Il étudie d'abord la communication visuelle à Kassel, où il se confronte à la photographie, à l'installation et aux formes hybrides entre art contemporain et cinéma, avant de poursuivre des études de prise de vue à la Hochschule für Fernsehen und Film (HFF) de Munich, l'une des grandes écoles de cinéma allemandes.
Pendant ses années d'études, il signe plusieurs courts et moyens métrages qui interrogent les rapports entre corps, territoire et violence politique ; parmi eux, Time to Die, Motherfuckers (2016), tourné entre le Canada et l'Allemagne, explore déjà une manière de filmer l'espace et les trajectoires migratoires par fragments.

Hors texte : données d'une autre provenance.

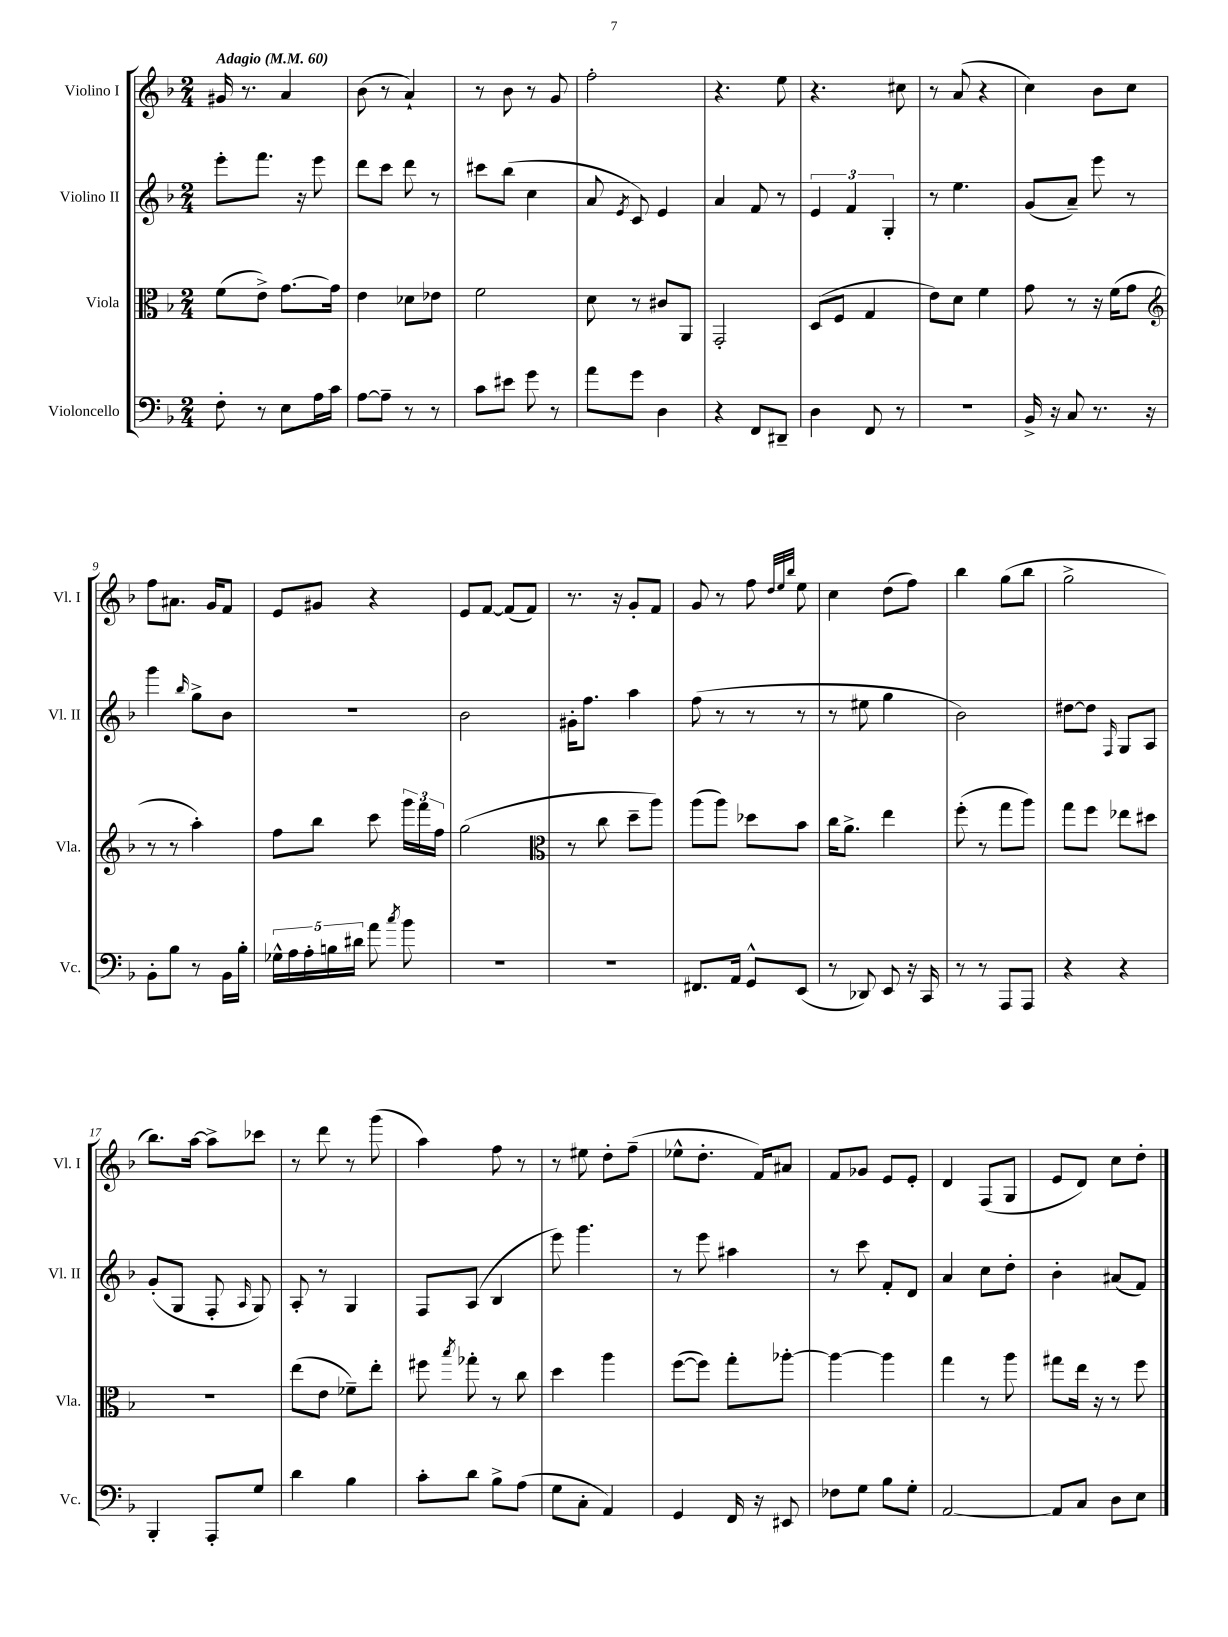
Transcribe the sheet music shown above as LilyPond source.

<<
\new StaffGroup <<
\new Staff = "s0" \with { instrumentName = "Violino I" shortInstrumentName = "Vl. I" } {
    \clef treble \key f \major \numericTimeSignature \time 2/4 \tempo "Adagio" 4 = 60
    \autoBeamOff gis'16 r8. a'4 |
    bes'8( r8 a'4-!) |
    r8 bes'8 r8 g'8 |
    f''2-. |
    r4. e''8 |
    r4. cis''8 |
    r8 a'8( r4 |
    c''4) bes'8[ c''8] |
    f''8[ ais'8.] g'16[ f'8] |
    e'8[ gis'8] r4 |
    e'8[ f'8]~ f'8[( f'8]) |
    r8. r16 g'8[-. f'8] |
    g'8 r8 f''8 \grace { d''32[ e''32 bes''32] } e''8 |
    c''4 d''8[( f''8]) |
    bes''4 g''8[( bes''8] |
    g''2-> |
    bes''8.[) a''16]~ a''8[-> ces'''8] |
    r8 d'''8 r8 g'''8( |
    a''4) f''8 r8 |
    r8 eis''8 d''8[-. f''8]--( |
    ees''8[-^ d''8.]-. f'16[) ais'8] |
    f'8[ ges'8] e'8[ e'8]-. |
    d'4 f8[( g8] |
    e'8[ d'8]) c''8[ d''8]-. \bar "|." |
}
\new Staff = "s1" \with { instrumentName = "Violino II" shortInstrumentName = "Vl. II" } {
    \clef treble \key f \major \numericTimeSignature \time 2/4
    \autoBeamOff e'''8[-. f'''8.] r16 e'''8 |
    d'''8[ c'''8] d'''8 r8 |
    cis'''8[ bes''8]( c''4 |
    a'8 \acciaccatura { e'8 } c'8) e'4 |
    a'4 f'8 r8 |
    \tuplet 3/2 { e'4 f'4 g4-. } |
    r8 e''4. |
    g'8[( a'8]--) e'''8 r8 |
    g'''4 \grace { bes''16 } g''8[-> bes'8] |
    r2 |
    bes'2 |
    gis'16[-. f''8.] a''4 |
    f''8( r8 r8 r8 |
    r8 eis''8 g''4 |
    bes'2) |
    dis''8[~ dis''8] \grace { f16 } g8[ a8] |
    g'8[-.( g8] f8-. \grace { a16 } g8) |
    a8-. r8 g4 |
    f8[ a8]( bes4 |
    e'''8) g'''4. |
    r8 e'''8 ais''4 |
    r8 c'''8 f'8[-. d'8] |
    a'4 c''8[ d''8]-. |
    bes'4-. ais'8[( f'8]) \bar "|." |
}
\new Staff = "s2" \with { instrumentName = "Viola" shortInstrumentName = "Vla." } {
    \clef alto \key f \major \numericTimeSignature \time 2/4
    \autoBeamOff f'8[( e'8]->) g'8.[~ g'16] |
    e'4 des'8[ ees'8] |
    f'2 |
    d'8 r8 cis'8[ a,8] |
    g,2-. |
    d8[( f8] g4 |
    e'8[) d'8] f'4 |
    g'8 r8 r16 f'16[( g'8] |
    \clef treble r8 r8 a''4-.) |
    f''8[ bes''8] c'''8 \tuplet 3/2 { g'''16[ f'''16 f''16] } |
    g''2( |
    \clef alto r8 c''8 d''8[-- a''8]) |
    a''8[( a''8]) des''8[ bes'8] |
    c''16[ a'8.]-> e''4 |
    f''8-.( r8 g''8[ a''8]) |
    g''8[ f''8] ees''8[ dis''8] |
    R2 |
    e''8[( e'8] fes'8[--) e''8]-. |
    fis''8 \acciaccatura { bes''8 } ges''8-. r8 c''8 |
    d''4 a''4 |
    f''8[~( f''8]) g''8[-. aes''8]~-. |
    aes''4~ aes''4 |
    g''4 r8 a''8 |
    gis''8[ e''16] r16 r8 f''8 \bar "|." |
}
\new Staff = "s3" \with { instrumentName = "Violoncello" shortInstrumentName = "Vc." } {
    \clef bass \key f \major \numericTimeSignature \time 2/4
    \autoBeamOff f8-. r8 e8[ a16 c'16] |
    a8[~ a8]-- r8 r8 |
    c'8[ eis'8] g'8 r8 |
    a'8[ g'8] d4 |
    r4 f,8[ dis,8]-- |
    d4 f,8 r8 |
    R2 |
    bes,16-> r16 c8 r8. r16 |
    bes,8[-. bes8] r8 bes,16[ bes16]-. |
    \tuplet 5/4 { ges16[-^ a16 a16-. b16 dis'16] } a'8 \acciaccatura { c''8 } bes'8 |
    R2 |
    R2 |
    fis,8.[ a,16] g,8[-^ e,8]( |
    r8 des,8) e,8 r16 c,16 |
    r8 r8 a,,8[ a,,8] |
    r4 r4 |
    bes,,4-. a,,8[-. g8] |
    d'4 bes4 |
    c'8[-. d'8] bes8[-> a8]( |
    g8[ c8]-. a,4) |
    g,4 f,16 r16 eis,8 |
    fes8[ g8] bes8[ g8]-. |
    a,2~ |
    a,8[ c8] d8[ e8] \bar "|." |
}
>>
>>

Son film suivant, Tiere (Animals, 2019), présenté notamment au DOK.fest München, confirme son intérêt pour des dispositifs d'observation au long cours et pour une image très travaillée, héritée à la fois du cinéma documentaire et des arts visuels.
Meanwhile in Namibia marque son premier long métrage documentaire en tant que réalisateur, après une activité principalement reconnue comme chef opérateur ; il y poursuit une réflexion sur la mémoire coloniale allemande, les politiques de réparation et les formes contemporaines du racisme structurel, tout en assumant lui-même la photographie et le montage du film.
Son travail se caractérise par une attention minutieuse à la composition du cadre, à la durée du plan et aux effets de mise en scène produits par les institutions (musées, dispositifs touristiques, programmes de coopération), plutôt que par un commentaire explicatif ; il laisse ainsi émerger les tensions et les contradictions des situations, avec un humour discret et une ironie parfois mordante.
Filmographie sélective : Time to Die, Motherfuckers (2016, 15 min), Tiere / Animals (2019, 75 min), Meanwhile in Namibia (2026, 118-120 min).